As we’ve covered here and here, the Supreme Court will decide this term whether a whistleblower can pursue a Sarbanes-Oxley claim for retaliation by a privately-owned employer.  Jackie Lawson and Jonathan Zang, former employees of Fidelity investment advisory companies, say yes.  The First Circuit said no.

Lawson and Zang have now filed their opening brief in their attempt to persuade the Supreme Court to disagree with the First Circuit and reinstate their claim.  (Hat tip to scotusblog.com for making this and numerous other Supreme Court resources available.) 

Lawson and Zang’s argument involves the interpretation of 18 U.S.C. § 1514A, the provision of Sarbanes-Oxley that allows whistleblower claims.  They argue that the plain language of Section 1514A applies to protect not only employees of publicly-traded companies and mutual funds, but also employees of contractors of those companies, such as the Fidelity investment advisers at issue in their case.  The statute bars contractors from retaliating against an “employee”: Lawson and Zang contend that this should be read to refer to those contractors’ “own employees,” in addition to the employees of public companies with whom the contractors work.  Br. at 15.  They argue that it wouldn’t make any sense to only prohibit retaliation by contractors against others’ employees, since it would be very difficult, if not impossible, for a contractor to terminate someone else’s employee.  Br. at 22.

Lawson and Zang also address the headings in Sarbanes-Oxley, which the First Circuit heavily relied upon when that court decided that they could not sue.
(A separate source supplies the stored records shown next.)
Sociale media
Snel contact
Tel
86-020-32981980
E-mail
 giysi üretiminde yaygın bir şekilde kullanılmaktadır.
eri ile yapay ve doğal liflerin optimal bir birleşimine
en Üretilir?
In particular, the heading for Section 1514A(a) states: “Whistleblower protection for employees of publicly traded companies,” which suggests that employees of other companies are not covered. Lawson and Zang attempt to overcome this language by pointing out that the header to the entire section 1514A states, “Civil action to protect against retaliation in fraud cases,” without mentioning employees of public companies. Br. 42. They also note that employees of mutual funds are undisputedly covered by Section 1514A, even though they are not referenced in the heading. Br. 46. Based on these and other differences between the headings and the text of the statute, Lawson and Zang argue that the headings are merely “shorthand.” Br. 46.

Lawson and Zang also engage in an extensive discussion of the legislative history (a section that certain Justices are likely to skip). Br. 53-61. Finally, they argue that the Court should defer to the Department of Labor’s favorable interpretation of the statute, to the extent that the Court finds the language of the statute to be ambiguous. Br. 61-63.

Perhaps the highlight of the brief is the rebuttal of the First Circuit’s “Up in the Air” hypothetical, which posited that Congress included contractors in the statute to avoid allowing public companies to escape liability by hiring a George Clooney-type character to deliver the bad news. Br. 26-27, 37. They argue that the hypothetical "makes no sense" because the company would have been liable anyway under an agency theory for the acts of its authorized agent, the "axe-wielding" Clooney character.

Given this discussion, if there is no Clooney reference at oral argument, I’ll eat my suitcase.